As the COVID-19 pandemic evolves the diagnosis distribution may change, making it time-dependent. Such changes may result from introducing effective treatments, changes in the operational definition of disease, and changes in testing policy. Individual-specific factors may also affect the incubation distribution, such as age-dependencies. These complexities were present for HIV/AIDS, and generalised back-projection methodology has been developed [Reference Brookmeyer and Gail6, Reference Rosenberg7, Reference Becker and Marschner13]. Thus, while such influences would not have a substantive effect early in an outbreak, generalised methods may be required for COVID-19 in the longer term.
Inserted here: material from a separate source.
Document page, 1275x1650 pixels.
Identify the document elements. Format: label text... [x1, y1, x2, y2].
This paper has applied back-projection to daily diagnosis counts, however, it could also potentially be applied to routinely reported daily mortality counts. This would require detailed information on the probability distribution of the time from infection to death. Since death from COVID-19 infection is likely to have less under-reporting than case diagnosis, death data would have the advantage of being more complete. Nonetheless, only a small proportion of infections result in death, so back-projection estimates from death data would need to be adjusted using external information about the mortality rate. Another issue is that death data may contain substantially less information than diagnosis data. For example, in Australia where approximately 100 deaths have occurred, such analyses would not be highly informative. Nonetheless, for high mortality countries back-projection of death counts may be informative about past infection incidence and future mortality.
An important line of future research is to explore the use of back-projection estimates of detectable infection incidence for calibrating transmission dynamics models. Such models make critical parameter assumptions which should lead the models to track the infection incidence estimated by back-projection. Such an approach to transmission model calibration was used effectively in the HIV/AIDS context and may have applications for COVID-19 modelling [Reference Becker and Marschner9, Reference Hurley, Becker, Butler, Hurley and Butler21]. This should be a high priority for COVID-19 epidemiological research, and would require close collaboration between modellers and statisticians.
Future work should also focus on developing automated analytics systems for continuous updating of estimates and projections as the outbreak evolves on a daily basis. Such analyses would add value to the descriptive dashboards that have proliferated in the wake of the highly successful Johns Hopkins University Coronavirus Visual Dashboard [Reference Dong, Du and Gardner1, 2]. Analytics software for serial updating of estimates of basic reproduction numbers has previously been advocated [Reference Cory22]. However, currently there is only limited implementation of back-projection methodology for COVID-19, through the Coronavirus 10-day Forecast resource from The University of Melbourne [4] and the epiforecasts resource from the London School of Hygiene and Tropical Medicine [23]. More expansive use of back-projection would allow continuous monitoring for resource planning and identification of key milestones, such as an infection incidence peak or a resurgence in infections as control measures are eased.